Improving Adversarial Transferability of Vision-Language Pre-training Models through Collaborative Multimodal Interaction

TL;DR

This work investigates adversarial transferability in vision-language pre-training (VLP) models through the lens of modality interaction. It introduces the Collaborative Multimodal Interaction Attack (CMI-Attack), which combines Embedding Guidance and Interaction Enhancement to exploit cross-modal correlations, notably perturbing text in embedding space and leveraging image gradients to constrain multimodal perturbations. The method achieves superior transferability across diverse VLP architectures on Flickr30K and MSCOCO, including notable gains in both image-text retrieval and cross-task image captioning, and is supported by comprehensive ablations and visualizations showing imperceptible perturbations. Overall, the study highlights modality interaction as a key factor in adversarial effectiveness and calls for robust defenses that address cross-modal dynamics in VLP models.

Abstract

Despite the substantial advancements in Vision-Language Pre-training (VLP) models, their susceptibility to adversarial attacks poses a significant challenge. Existing work rarely studies the transferability of attacks on VLP models, resulting in a substantial performance gap from white-box attacks. We observe that prior work overlooks the interaction mechanisms between modalities, which plays a crucial role in understanding the intricacies of VLP models. In response, we propose a novel attack, called Collaborative Multimodal Interaction Attack (CMI-Attack), leveraging modality interaction through embedding guidance and interaction enhancement. Specifically, attacking text at the embedding level while preserving semantics, as well as utilizing interaction image gradients to enhance constraints on perturbations of texts and images. Significantly, in the image-text retrieval task on Flickr30K dataset, CMI-Attack raises the transfer success rates from ALBEF to TCL, and by 8.11%-16.75% over state-of-the-art methods. Moreover, CMI-Attack also demonstrates superior performance in cross-task generalization scenarios. Our work addresses the underexplored realm of transfer attacks on VLP models, shedding light on the importance of modality interaction for enhanced adversarial robustness.
Paper Structure (18 sections, 6 equations, 5 figures, 6 tables, 1 algorithm)
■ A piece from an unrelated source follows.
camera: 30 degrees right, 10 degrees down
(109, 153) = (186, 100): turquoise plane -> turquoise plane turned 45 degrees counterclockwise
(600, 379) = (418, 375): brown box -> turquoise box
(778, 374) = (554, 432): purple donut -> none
This paper contains 18 sections, 6 equations, 5 figures, 6 tables, 1 algorithm.

Figures (5)

  • Figure 1: Comparison of Attack Schemes for Different Attack. Each subplot presents the attack process of the corresponding method on both images and text under specific conditions. Our approach enhances attack performance by fully leveraging the information generated through the multimodal interaction process.
  • Figure 2: Comparing the attack success rate (ASR) on the IR R@1 metric results for image-text retrieval using different text attacks. The two rows of bar plots display the transfer attack success rates for Co-attack and SGA, respectively.
  • Figure 3: Comparing the impact of Interaction Gradient Information (IGI) on the attack success rates for the IR R@1 metric in image-text retrieval. The first column of each bar chart represents the original method, while the second column represents the original method with interaction gradient information.
  • Figure 4: Impact of Iteration Count $N$ on Interactive Enhancement. We use the Flickr30K dataset, utilizing ALBEF as the source model and having both ALBEF and TCL as distinct target models. The trend indicates an overall improvement in ASR (%) with the increasing $N$.
  • Figure 5: Visualization of CMI-Attack. The first row presents the original images, the second row displays adversarial examples generated by CMI-Attack, and the third row shows perturbations magnified 50 times for better visualization. The last two rows include the original caption and the caption after perturbation, respectively.